TEXT PASSAGE.

Scaling
Concurrency tuning, queue partitioning, cost controls.
Concurrency tuning
Two knobs matter: CRAWL_MAX_CONCURRENCY (total in-flight requests) and CRAWL_PER_HOST_CONCURRENCY (per-domain cap). Start at 16 / 2; raise the per-host cap only when target sites tolerate it.
Queue partitioning
Redis Streams support consumer groups. Partition by host hash so the same domain always hits the same worker — keeps the per-host limiter accurate and warms HTTP/2 connections.
Cost controls
- Cap max_tier per job to avoid surprise CAPTCHA spend
- Set per-host min_delay to avoid thundering rate-limit walls
- Use per-site selectors instead of LLM for known sites — 100× cheaper
- Enable prompt caching on Claude — 90% input-token savings
Measured benchmarks
Numbers from the production-shape soak harness against a 15-target mixed-vendor URL list (baselines, Cloudflare, DataDome, Akamai, Reddit interstitial). Single host, 6 concurrent workers. Reproduce with scripts/soak.py. Excludes robots.txt-blocked URLs from the success-rate denominator.
| Metric | 8.6-min run | 55-min run |
|---|---|---|
| Fetches | 75 | 450 |
| Bandwidth | 13.2 MB | 70.8 MB |
| Success rate | 85% | 89% |
| Tier 0 p50 / p95 | 1.9 s / 2.8 s | 2.0 s / 3.0 s |
| Tier 1 p50 / p95 | 91 s / 102 s | 75 s / 116 s |
| RSS peak / median / end | 3.75 / 2.96 / 2.79 GB | 4.35 / 3.20 / 1.60 GB |
What this tells you about scaling:
- No memory leak. The 55-minute run ended at 1.60 GB — well below the 3.20 GB median during the run — meaning the browser pool actively releases instances when concurrency drops. The 8.6-minute run plateaued at 2.79 GB because it never had enough idle time to recover.
- Tier 0 latency stays flat. p50 and p95 moved less than 8% across a 6× longer run. p99 did grow (3.1 s → 10.6 s) — under sustained load you see more rare slow proxy hops; budget for that in your timeouts.

WORK ORDER 1. What starting values does the scaling text recommend for the total and per-host concurrency settings?
WORK ORDER 2. Reproduce the part of the scaling text that opens with the words containing "- Tier 0 latency" and closes with "in your timeouts.".

EXTRACTED DATA.
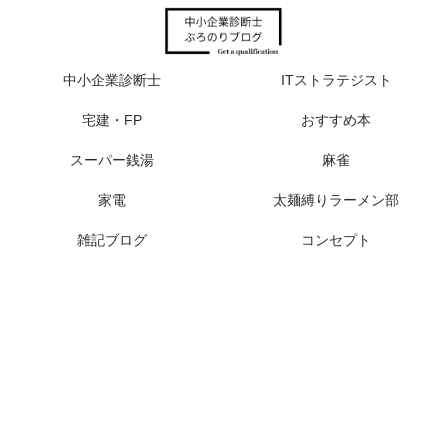
中小企業診断士
ITストラテジスト
宅建・FP
おすすめ本
スーパー銭湯
麻雀
家電
太麺縛りラーメン部
雑記ブログ
コンセプト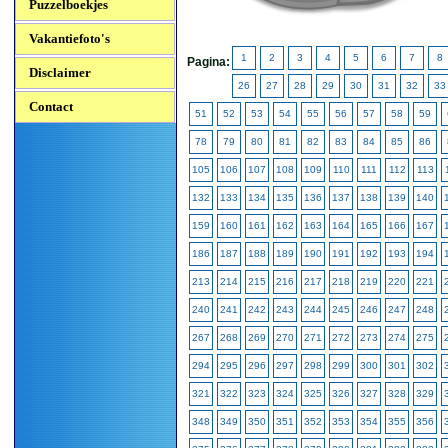
Puzzelboekjes
Vakantiefoto's
1
2
3
4
5
6
7
8
Pagina:
Disclaimer
26
27
28
29
30
31
32
33
Contact
51
52
53
54
55
56
57
58
59
78
79
80
81
82
83
84
85
86
105
106
107
108
109
110
111
112
113
132
133
134
135
136
137
138
139
140
159
160
161
162
163
164
165
166
167
186
187
188
189
190
191
192
193
194
213
214
215
216
217
218
219
220
221
240
241
242
243
244
245
246
247
248
267
268
269
270
271
272
273
274
275
294
295
296
297
298
299
300
301
302
321
322
323
324
325
326
327
328
329
348
349
350
351
352
353
354
355
356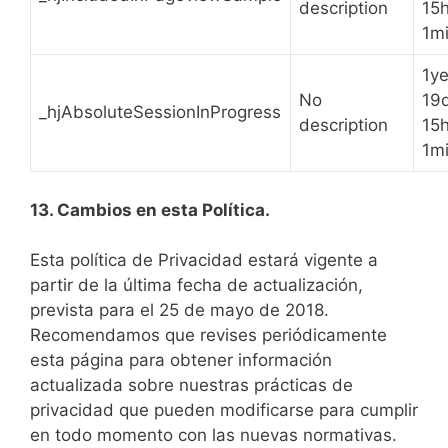
description
15
1m
1ye
No
19
_hjAbsoluteSessionInProgress
description
15
1m
13. Cambios en esta Política.
Esta política de Privacidad estará vigente a
partir de la última fecha de actualización,
prevista para el 25 de mayo de 2018.
Recomendamos que revises periódicamente
esta página para obtener información
actualizada sobre nuestras prácticas de
privacidad que pueden modificarse para cumplir
en todo momento con las nuevas normativas.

TASK OUTPUT 1. 16 for total in-flight requests and 2 per host.

TASK OUTPUT 2.
- Tier 0 latency stays flat. p50 and p95 moved less than 8% across a 6× longer run. p99 did grow (3.1 s → 10.6 s) — under sustained load you see more rare slow proxy hops; budget for that in your timeouts.